The subsequent image operation as mentioned above may include manual visual verification or image processing (such as enhancement, recognition or analysis) based on artificial intelligent (AI) filtering. AI-based image filtering or processing refers to a technique that uses AI algorithms to filter images to facilitate removing noise from images, enhancing image quality and performing other image processing tasks.
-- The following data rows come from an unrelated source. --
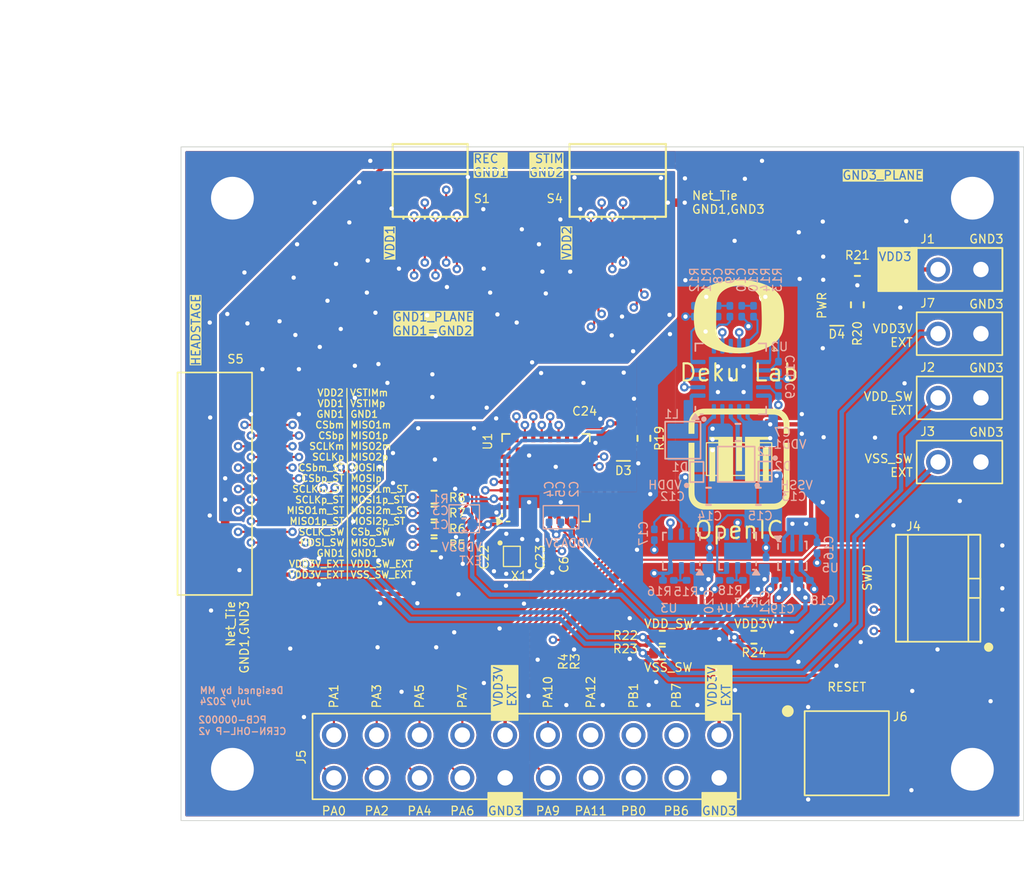
<source format=kicad_pcb>
(kicad_pcb
	(version 20240108)
	(generator "pcbnew")
	(generator_version "8.0")
	(general
		(thickness 1.5748)
		(legacy_teardrops no)
	)
	(paper "USLetter")
	(title_block
		(title "Iris-128S-Adapter")
		(date "7/26/2024")
		(rev "1.0.0")
		(company "OpenIC")
	)
	(layers
		(0 "F.Cu" signal)
		(1 "In1.Cu" signal "L2.Cu")
		(2 "In2.Cu" signal "L3.Cu")
		(31 "B.Cu" signal)
		(32 "B.Adhes" user "B.Adhesive")
		(33 "F.Adhes" user "F.Adhesive")
		(34 "B.Paste" user)
		(35 "F.Paste" user)
		(36 "B.SilkS" user "B.Silkscreen")
		(37 "F.SilkS" user "F.Silkscreen")
		(38 "B.Mask" user)
		(39 "F.Mask" user)
		(40 "Dwgs.User" user "User.Drawings")
		(41 "Cmts.User" user "User.Comments")
		(42 "Eco1.User" user "User.Eco1")
		(43 "Eco2.User" user "User.Eco2")
		(44 "Edge.Cuts" user)
		(45 "Margin" user)
		(46 "B.CrtYd" user "B.Courtyard")
		(47 "F.CrtYd" user "F.Courtyard")
		(48 "B.Fab" user)
		(49 "F.Fab" user)
		(50 "User.1" user)
		(51 "User.2" user)
	)
	(setup
		(stackup
			(layer "F.SilkS"
				(type "Top Silk Screen")
			)
			(layer "F.Paste"
				(type "Top Solder Paste")
			)
			(layer "F.Mask"
				(type "Top Solder Mask")
				(thickness 0.01)
			)
			(layer "F.Cu"
				(type "copper")
				(thickness 0.035)
			)
			(layer "dielectric 1"
				(type "prepreg")
				(thickness 0.1)
				(material "FR4")
				(epsilon_r 4.5)
				(loss_tangent 0.02)
			)
			(layer "In1.Cu"
				(type "copper")
				(thickness 0.035)
			)
			(layer "dielectric 2"
				(type "core")
				(thickness 1.2148)
				(material "FR4")
				(epsilon_r 4.5)
				(loss_tangent 0.02)
			)
			(layer "In2.Cu"
				(type "copper")
				(thickness 0.035)
			)
			(layer "dielectric 3"
				(type "prepreg")
				(thickness 0.1)
				(material "FR4")
				(epsilon_r 4.5)
				(loss_tangent 0.02)
			)
			(layer "B.Cu"
				(type "copper")
				(thickness 0.035)
			)
			(layer "B.Mask"
				(type "Bottom Solder Mask")
				(thickness 0.01)
			)
			(layer "B.Paste"
				(type "Bottom Solder Paste")
			)
			(layer "B.SilkS"
				(type "Bottom Silk Screen")
			)
			(copper_finish "ENIG")
			(dielectric_constraints no)
		)
		(pad_to_mask_clearance 0)
		(allow_soldermask_bridges_in_footprints no)
		(grid_origin 70 130)
		(pcbplotparams
			(layerselection 0x00010fc_ffffffff)
			(plot_on_all_layers_selection 0x0000000_00000000)
			(disableapertmacros no)
			(usegerberextensions no)
			(usegerberattributes yes)
			(usegerberadvancedattributes yes)
			(creategerberjobfile no)
			(dashed_line_dash_ratio 12.000000)
			(dashed_line_gap_ratio 3.000000)
			(svgprecision 4)
			(plotframeref no)
			(viasonmask no)
			(mode 1)
			(useauxorigin no)
			(hpglpennumber 1)
			(hpglpenspeed 20)
			(hpglpendiameter 15.000000)
			(pdf_front_fp_property_popups yes)
			(pdf_back_fp_property_popups yes)
			(dxfpolygonmode yes)
			(dxfimperialunits yes)
			(dxfusepcbnewfont yes)
			(psnegative no)
			(psa4output no)
			(plotreference yes)
			(plotvalue no)
			(plotfptext yes)
			(plotinvisibletext no)
			(sketchpadsonfab no)
			(subtractmaskfromsilk yes)
			(outputformat 1)
			(mirror no)
			(drillshape 0)
			(scaleselection 1)
			(outputdirectory "plot/")
		)
	)
	(net 0 "")
	(net 1 "/VDD3V")
	(net 2 "/VDDA3V")
	(net 3 "/mcu/NRST")
	(net 4 "/VDD3")
	(net 5 "Net-(C8-Pad2)")
	(net 6 "Net-(U2-SEQ)")
	(net 7 "Net-(C10-Pad2)")
	(net 8 "Net-(U2-VREF)")
	(net 9 "Net-(U3-SS)")
	(net 10 "/VDD_SW")
	(net 11 "/VSS_SW")
	(net 12 "Net-(U2-SW1)")
	(net 13 "Net-(U2-SW2)")
	(net 14 "Net-(U2-INBK)")
	(net 15 "Net-(U1-PF3-BOOT0)")
	(net 16 "/mcu/PA10")
	(net 17 "/mcu/PA9")
	(net 18 "Net-(U1-PB5)")
	(net 19 "/MOSI_SW")
	(net 20 "Net-(U1-PB4)")
	(net 21 "/MISO_SW")
	(net 22 "Net-(U1-PB3)")
	(net 23 "/SCLK_SW")
	(net 24 "Net-(U1-PA15)")
	(net 25 "/CSb_SW")
	(net 26 "Net-(U2-COMP1)")
	(net 27 "Net-(U2-COMP2)")
	(net 28 "Net-(U2-FB1)")
	(net 29 "Net-(U2-FB2)")
	(net 30 "Net-(U3-SENSE{slash}ADJ)")
	(net 31 "Net-(U4-ADJ)")
	(net 32 "GND3")
	(net 33 "/MISO1m")
	(net 34 "/CSbm")
	(net 35 "/SCLKm")
	(net 36 "/MOSIp")
	(net 37 "/MISO2p")
	(net 38 "/MISO1p")
	(net 39 "/MISO2m")
	(net 40 "VDD3V_EXT")
	(net 41 "/CSbp")
	(net 42 "/SCLKp")
	(net 43 "/MOSIm")
	(net 44 "/VDD2")
	(net 45 "/CSbp_STIM")
	(net 46 "unconnected-(S4-MISO2p-PadB2)")
	(net 47 "/SCLKp_STIM")
	(net 48 "/MOSI1m_STIM")
	(net 49 "VDD1")
	(net 50 "/MOSI2m_STIM")
	(net 51 "/SCLKm_STIM")
	(net 52 "/MOSI1p_STIM")
	(net 53 "/VSTIMm")
	(net 54 "/CSbm_STIM")
	(net 55 "unconnected-(S4-MISO2m-PadB3)")
	(net 56 "/MOSI2p_STIM")
	(net 57 "/mcu/PA2")
	(net 58 "Net-(U1-PC14-OSC32_IN)")
	(net 59 "Net-(U1-PC15-OSC32_OUT)")
	(net 60 "/mcu/PB1")
	(net 61 "/mcu/PA6")
	(net 62 "/mcu/PB0")
	(net 63 "/mcu/PA5")
	(net 64 "/mcu/PB6")
	(net 65 "/mcu/SWDIO")
	(net 66 "/mcu/PA8")
	(net 67 "/mcu/PA7")
	(net 68 "/mcu/PA4")
	(net 69 "/mcu/PA0")
	(net 70 "/mcu/PA1")
	(net 71 "/mcu/SWCLK")
	(net 72 "/mcu/PB7")
	(net 73 "unconnected-(U2-SS-Pad8)")
	(net 74 "unconnected-(U2-SLEW-Pad4)")
	(net 75 "unconnected-(U4-NC-Pad4)")
	(net 76 "unconnected-(J4-Pad8)")
	(net 77 "unconnected-(J4-Pad7)")
	(net 78 "unconnected-(J4-Pad6)")
	(net 79 "/pmu/VDDH")
	(net 80 "/pmu/VSSH")
	(net 81 "/VDD_SW_EXT")
	(net 82 "/VSS_SW_EXT")
	(net 83 "Net-(D3-Pad2)")
	(net 84 "Net-(D4-Pad2)")
	(net 85 "/MISO1p_STIM")
	(net 86 "/MISO1m_STIM")
	(net 87 "/mcu/PA12")
	(net 88 "/mcu/PA11")
	(net 89 "/mcu/PA3")
	(net 90 "GND1")
	(net 91 "VSTIMp")
	(footprint "openic:MOUNTING_HOLE-PAD-0.1IN" (layer "F.Cu") (at 73.048 126.952))
	(footprint "openic:CRYSTAL-ECS-ECX-1210B-32KHZ" (layer "F.Cu") (at 89.6291 114.31424 -90))
	(footprint "openic:openic-logo_6mm" (layer "F.Cu") (at 103.10966 108.543276))
	(footprint "openic:MOUNTING_HOLE-PAD-0.1IN" (layer "F.Cu") (at 116.952 93.048))
	(footprint "openic:OMNETICS_PZN-16-AA" (layer "F.Cu") (at 95.91018 93.82208))
	(footprint "openic:SMD-ARM10-10_2x5_P0.05in" (layer "F.Cu") (at 114.91936 116.20534 90))
	(footprint "Resistor_SMD:R_0402_1005Metric" (layer "F.Cu") (at 110.13188 97.282))
	(footprint "openic:TLW-102-06-G-S" (layer "F.Cu") (at 116.18976 101.092))
	(footprint "openic:OSRAM-LED-0603" (layer "F.Cu") (at 108.90946 99.31638))
	(footprint "Capacitor_SMD:C_0201_0603Metric" (layer "F.Cu") (at 90.6945 114.3164 -90))
	(footprint "Resistor_SMD:R_0201_0603Metric" (layer "F.Cu") (at 93.37986 121.69666 -90))
	(footprint "openic:OMNETICS-A79024-001" (layer "F.Cu") (at 75.381 110 -90))
	(footprint "openic:OMNETICS_PZN-12-AA" (layer "F.Cu") (at 84.78178 93.82248))
	(footprint "Resistor_SMD:R_0402_1005Metric" (layer "F.Cu") (at 98.5545 119.113))
	(footprint "Resistor_SMD:R_0402_1005Metric" (layer "F.Cu") (at 85.0136 112.67944 180))
	(footprint "Resistor_SMD:R_0402_1005Metric" (layer "F.Cu") (at 85.0136 110.7971 180))
	(footprint "Resistor_SMD:R_0201_0603Metric" (layer "F.Cu") (at 92.67818 121.69666 -90))
	(footprint "Capacitor_SMD:C_0201_0603Metric" (layer "F.Cu") (at 92.02924 114.3164 -90))
	(footprint "Resistor_SMD:R_0402_1005Metric" (layer "F.Cu") (at 85.0136 113.61944 180))
	(footprint "openic:MOUNTING_HOLE-PAD-0.1IN" (layer "F.Cu") (at 73.048 93.048))
	(footprint "Resistor_SMD:R_0402_1005Metric" (layer "F.Cu") (at 98.5545 120.05476))
	(footprint "openic:ROHM-LED-0603" (layer "F.Cu") (at 96.24502 107.24224))
	(footprint "Capacitor_SMD:C_0201_0603Metric" (layer "F.Cu") (at 93.94768 106.29224))
	(footprint "openic:TLW-102-06-G-S" (layer "F.Cu") (at 116.18976 104.902))
	(footprint "Resistor_SMD:R_0402_1005Metric" (layer "F.Cu") (at 97.46458 107.30474 90))
	(footprint "Resistor_SMD:R_0402_1005Metric" (layer "F.Cu") (at 103.99264 119.113))
	(footprint "NetTie:NetTie-2_SMD_Pad0.5mm" (layer "F.Cu") (at 99.38582 93.31408))
	(footprint "openic:BOURNES-PUSHBUTTON-7914G-1-000" (layer "F.Cu") (at 109.5 126))
	(footprint "Capacitor_SMD:C_0201_0603Metric" (layer "F.Cu") (at 88.56592 114.3164 -90))
	(footprint "Resistor_SMD:R_0402_1005Metric" (layer "F.Cu") (at 110.12796 99.37888 -90))
	(footprint "openic:uo-logo_6mm" (layer "F.Cu") (at 103.104997 100.076))
	(footprint "openic:TLW-102-06-G-S" (layer "F.Cu") (at 116.18976 108.712))
	(footprint "Resistor_SMD:R_0402_1005Metric" (layer "F.Cu") (at 85.0136 111.73944 180))
	(footprint "openic:MOUNTING_HOLE-PAD-0.1IN" (layer "F.Cu") (at 116.952 126.952))
	(footprint "openic:UFQFPN-32-1EP_5x5mm_P0.5mm_EP3.6x3.6mm" (layer "F.Cu") (at 91.65224 109.64232 90))
	(footprint "openic:TLW-102-06-G-S"
		(layer "F.Cu")
		(uuid "f5bd8a23-1535-4cc4-ab07-3e5638cf081e")
		(at 116.18976 97.282)
		(descr "Header-Low-Profile-Male-2_2x1_P0.1in")
		(property "Reference" "J1"
			(at -1.88976 -1.80874 0)
			(unlocked yes)
			(layer "F.SilkS")
			(uuid "d30da743-0fbf-4c8b-b498-42e3cb3f0dd6")
			(effects
				(font
					(size 0.508 0.508)
					(thickness 0.0762)
				)
			)
		)
		(property "Value" "~"
			(at 0 0 0)
			(unlocked yes)
			(layer "F.Fab")
			(hide yes)
			(uuid "a445e401-caaf-4222-94f4-73ba7f330635")
			(effects
				(font
					(size 1 1)
					(thickness 0.15)
				)
			)
		)
		(property "Footprint" "openic:TLW-102-06-G-S"
			(at 0 0 0)
			(unlocked yes)
			(layer "F.Fab")
			(hide yes)
			(uuid "fe68004f-dff5-40ab-bc74-63d719207c82")
			(effects
				(font
					(size 1 1)
					(thickness 0.15)
				)
			)
		)
		(prope
... [1201662 chars truncated]
</source>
AI filtering can be used to improve the accuracy of image recognition algorithms by removing noise and other artifacts from images.
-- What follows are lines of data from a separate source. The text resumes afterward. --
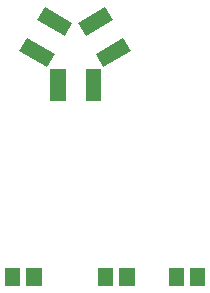
<source format=gbr>
G04 start of page 10 for group -4015 idx -4015 *
G04 Title: (unknown), toppaste *
G04 Creator: pcb 4.0.2 *
G04 CreationDate: Mon Feb 22 17:57:16 2021 UTC *
G04 For: ndholmes *
G04 Format: Gerber/RS-274X *
G04 PCB-Dimensions (mil): 2000.00 2000.00 *
G04 PCB-Coordinate-Origin: lower left *
%MOIN*%
%FSLAX25Y25*%
%LNTOPPASTE*%
%ADD32C,0.0001*%
G54D32*G36*
X88602Y49452D02*X83484D01*
Y43548D01*
X88602D01*
Y49452D01*
G37*
G36*
X81516D02*X76398D01*
Y43548D01*
X81516D01*
Y49452D01*
G37*
G36*
X112516D02*X107398D01*
Y43548D01*
X112516D01*
Y49452D01*
G37*
G36*
X119602D02*X114484D01*
Y43548D01*
X119602D01*
Y49452D01*
G37*
G36*
X136016D02*X130898D01*
Y43548D01*
X136016D01*
Y49452D01*
G37*
G36*
X143102D02*X137984D01*
Y43548D01*
X143102D01*
Y49452D01*
G37*
G36*
X83726Y126259D02*X81166Y121827D01*
X90370Y116513D01*
X92929Y120945D01*
X83726Y126259D01*
G37*
G36*
X89630Y136487D02*X87071Y132055D01*
X96274Y126741D01*
X98834Y131173D01*
X89630Y136487D01*
G37*
G36*
X118334Y121827D02*X115774Y126259D01*
X106571Y120945D01*
X109130Y116513D01*
X118334Y121827D01*
G37*
G36*
X112429Y132055D02*X109870Y136487D01*
X100666Y131173D01*
X103226Y126741D01*
X112429Y132055D01*
G37*
G36*
X108464Y115814D02*X103346D01*
Y105186D01*
X108464D01*
Y115814D01*
G37*
G36*
X96654D02*X91536D01*
Y105186D01*
X96654D01*
Y115814D01*
G37*
M02*

</source>
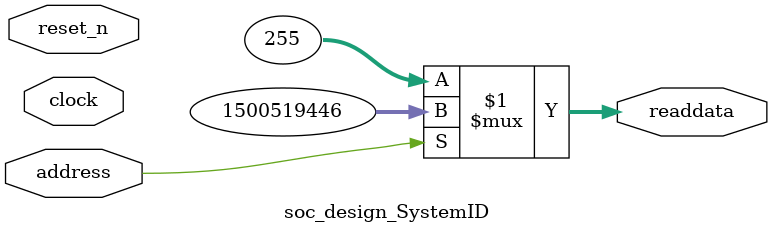
<source format=v>



// synthesis translate_off
`timescale 1ns / 1ps
// synthesis translate_on

// turn off superfluous verilog processor warnings 
// altera message_level Level1 
// altera message_off 10034 10035 10036 10037 10230 10240 10030 

module soc_design_SystemID (
               // inputs:
                address,
                clock,
                reset_n,

               // outputs:
                readdata
             )
;

  output  [ 31: 0] readdata;
  input            address;
  input            clock;
  input            reset_n;

  wire    [ 31: 0] readdata;
  //control_slave, which is an e_avalon_slave
  assign readdata = address ? 1500519446 : 255;

endmodule



</source>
In one embodiment, the intruder detection system 100 may optionally include a motion sensor 14, such as passive infrared (PIR) motion sensor, configured to detect motion of the object 10. The PIR motion sensor refers to a sensor that detects motion by sensing changes in the infrared (i.e., radiant heat) levels emitted by the object 10. The PIR motion sensor is passive because it does not emit any energy but detect the energy emitted by the object 10.
According to a further aspect of the embodiment, the motion sensor 14 activates the mm Wave radar 11 when motion of the object 10 is detected by the motion sensor 14. In other words, the mmWave radar 11 is normally turned off, and is turned on only when the motion sensor 14 has detected motion of the object 10. It is particularly noted that although the mmWave radar 11 generally consumes more power than the motion sensor 14 (but detects the object 10 more accurately than the motion sensor 14), the mmWave radar 11 in companion with the motion sensor 14 can substantially reduce power consumption and increase efficiency and performance.
In step 23, when the object 10 enters a predetermined range, the mmWave radar 11 activates the image capture device 12 to generate a captured image (step 24); otherwise, the flow goes back to step 22. Therefore, a clear captured image may be obtained (due to match between the focal length of the image capture device 12 and the distance between the object 10 and the image capture device 12) and be utilized for subsequent image processing, thereby reducing power consumption (of the image capture device 12), increasing efficiency and improving the quality of the captured image. Furthermore, this can prevent unnecessary or unwanted images from being captured and processed, thereby enhancing the privacy and security of the intruder detection method 200.
In step 25, the processor 13 determines whether the object 10 is a human. In one embodiment, the object 10 is initially determined as a human when a size as determined by the mm Wave radar 11 is greater than a predetermined threshold. Otherwise, the object 10 is determined as a nonhuman object such as an animal, and the flow goes back to step 21. Therefore, false detections can be substantially reduced.
After a human is initially determined (step 25), the processor 13 may further perform image processing (such as enhancement, recognition or analysis) on the captured image (captured by the image capture device 12), for example, based on artificial intelligent (AI) filtering (step 26), thereby facilitate removing noise from images, enhancing image quality and performing other image processing tasks. Accordingly, an intrusion by a human may be further confirmed, and subsequent alarm and personnel dispatching may be executed. In one embodiment, the image processing performed to confirm a human intruder may include, for example, analyzing shape and size of the object 10, analyzing color and texture of the object 10, or using a pattern recognition technique to identify specific features of the object 10.
Although specific embodiments have been illustrated and described, it will be appreciated by those skilled in the art that various modifications may be made without departing from the scope of the present invention, which is intended to be limited solely by the appended claims.